Gennaro Lametta, il proprietario
dell'autobus precipitato dal viadotto Acqualonga dell'A16 a
Monteforte Irpino, la sera del 28 luglio 2013, quando si
verificò una strage, ha inoltrato attraverso il suo avvocato una
richiesta di risarcimento danni alla casa costruttrice del
veicolo coinvolto nell'incidente e ad Autostrade per l'Italia.
Quella sera di dieci anni fa 40 persone morirono e altre 29
rimasero ferite tra coloro che viaggiavano nei veicoli urtati
durante la corsa del bus, prima che finisse giù dal viadotto.
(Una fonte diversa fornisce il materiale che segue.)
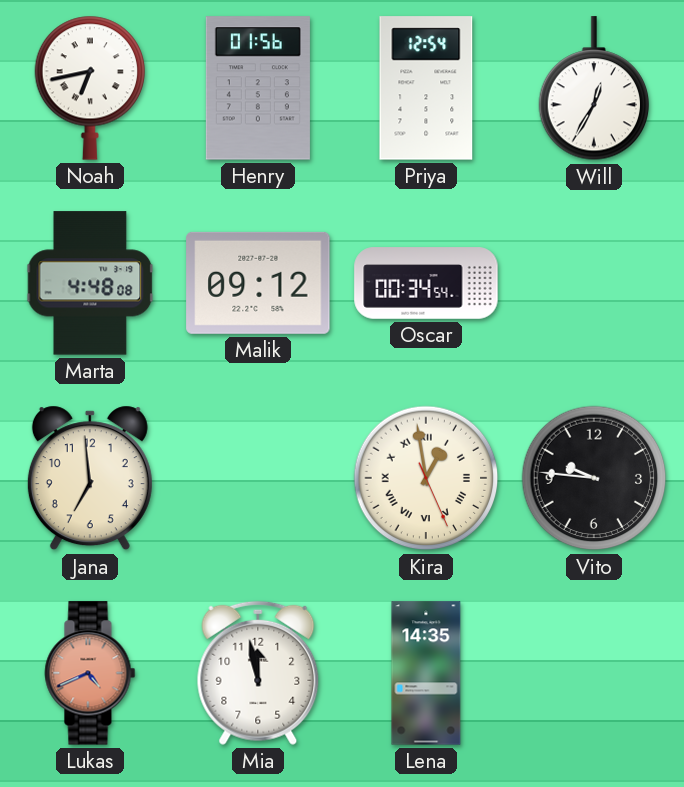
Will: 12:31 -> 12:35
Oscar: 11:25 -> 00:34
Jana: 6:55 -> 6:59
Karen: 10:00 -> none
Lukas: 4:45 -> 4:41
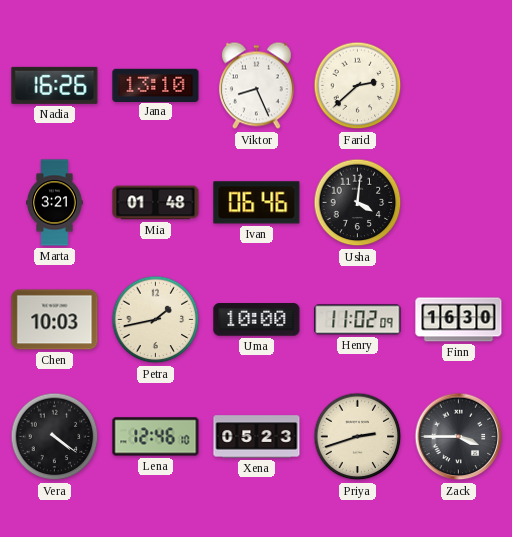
"A seguito del processo di primo grado - scrive l'avvocato
Sergio Pisani, legale di Lametta (che è stato condannato a 12
anni) - è stato infatti accertato... che a causa di un evidente
e grave errore di progettazione del bus, il distacco del giunto
cardanico del mezzo provocava la rotazione e l'urto della
trasmissione contro i soffietti dei serbatoi d'aria dei freni,
mandando in avaria il sistema frenante".
Alla guida del bus c'era il fratello di Gennaro Lametta,
Ciro, che, viene sottolineato dall'avvocato, "nonostante
numerosi tentativi ... diretti a ridurre la velocità - senza
poter utilizzare i freni - per arrestare la marcia del
veicolo... perdeva il controllo del bus che impattava con
diverse autovetture incolonnate nella medesima carreggiata prima
di precipitare dal viadotto Acqualonga", protetto da barriere di
sicurezza in condizioni manutentive, secondo il legale,
"pessime".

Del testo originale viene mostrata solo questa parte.